How can I be so sure that being a stay at home mom is definitely not for me? Because housework is very hard work, never ending, and in many cases it goes unnoticed - which also means it is often taken for granted and goes completely unappreciated. Today, for instance, I did the girl's laundry among the many other house chores that completely consumed my day. But Sofia didn't even notice that all her clothes were clean and neatly put away when she came back from camp. When I pointed it out she said "Yay", but I had to fish for a better answer before she finally gave me a "Thanks!".
Since the very beginning I decided that I would not let my sabbatical be consumed by house chores, but I also decided that the few days the girls are going to camp are the perfect opportunity to go room by room - to try not to get overwhelmed - and do some very needed and long overdue deep cleaning and decluttering. After all we have been in this house for almost 10 years, and with two kids and a dog we have certainly accumulated plenty of stuff.

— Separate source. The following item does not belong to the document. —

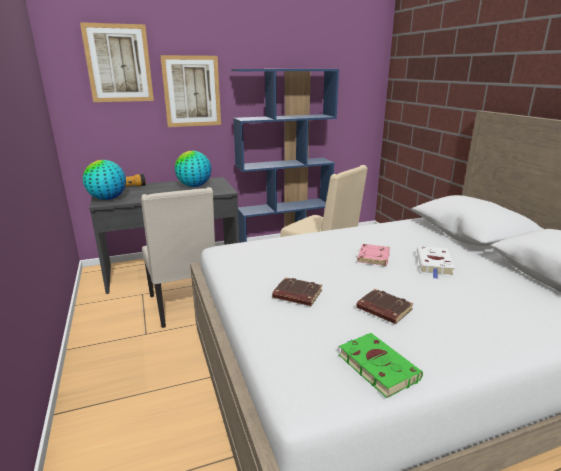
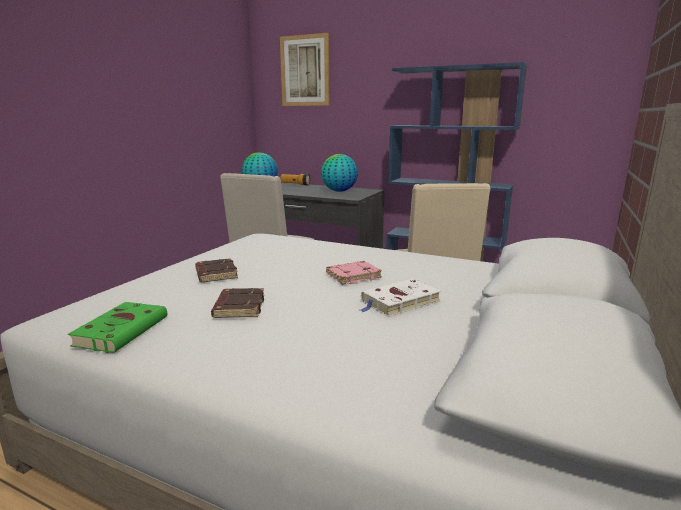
camera: 45 degrees right, 5 degrees down
picture [160,55,221,127] -> none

Last week I started with couple easier rooms, so that I could at least have a feeling of accomplishment, but this past Friday I decided to tackle the kitchen. Little did I know that it would take me all day Friday, couple hours on Saturday, all day Sunday, and all day today to finally get it done. I don't like the word "overwhelmed" because being overwhelmed means you are losing control, but it was certainly an overwhelming, frustrating, and lonely process. It literally took me the entire Sunday to sort through all the remaining papers we had left from the girl's school because I had to choose what I wanted to keep as school memories for the kids, what still needed any action from us, what had to be kept for future reference, and what could be recycled. After all that work, Lionel's "joke" to me earlier today was: "Well, it is your fault that it took you that long because you keep everything". Wow, how is that for ungrateful?!? This goes back to my original point, as he clearly has no idea of the amount of paper I have already painstakingly reviewed and recycled throughout the school year ... because I did it all by myself, and he never had to deal with any of it. So remember my point about how the house work goes unnoticed and completely unappreciated? Well, there you go. A very clear example.
As I continue to clean and declutter the house - because somebody has to - I know it will be difficult not to get somewhat bitter about not getting any help from Lionel, especially as the next month or so he will be consumed by the world cup. But what am I supposed to do? Look "the other way" and just do fun stuff while the house remains all cluttered? Because if it is not now, when will we do it? When I take another sabbatical in 5 more years? I don't think so!
I know I don't say this enough, but I really don't know how stay at home moms do it. I can do this for a little while, but I certainly don't want to go months and months, or years and years, feeling like my work is completely unappreciated. That is just depressing. It is clear to me that if I were to stay home I would be constantly fishing for compliments as a way to validate that my hard work does matter. What a needy wife and mom I would be. That doesn't sound good for anybody!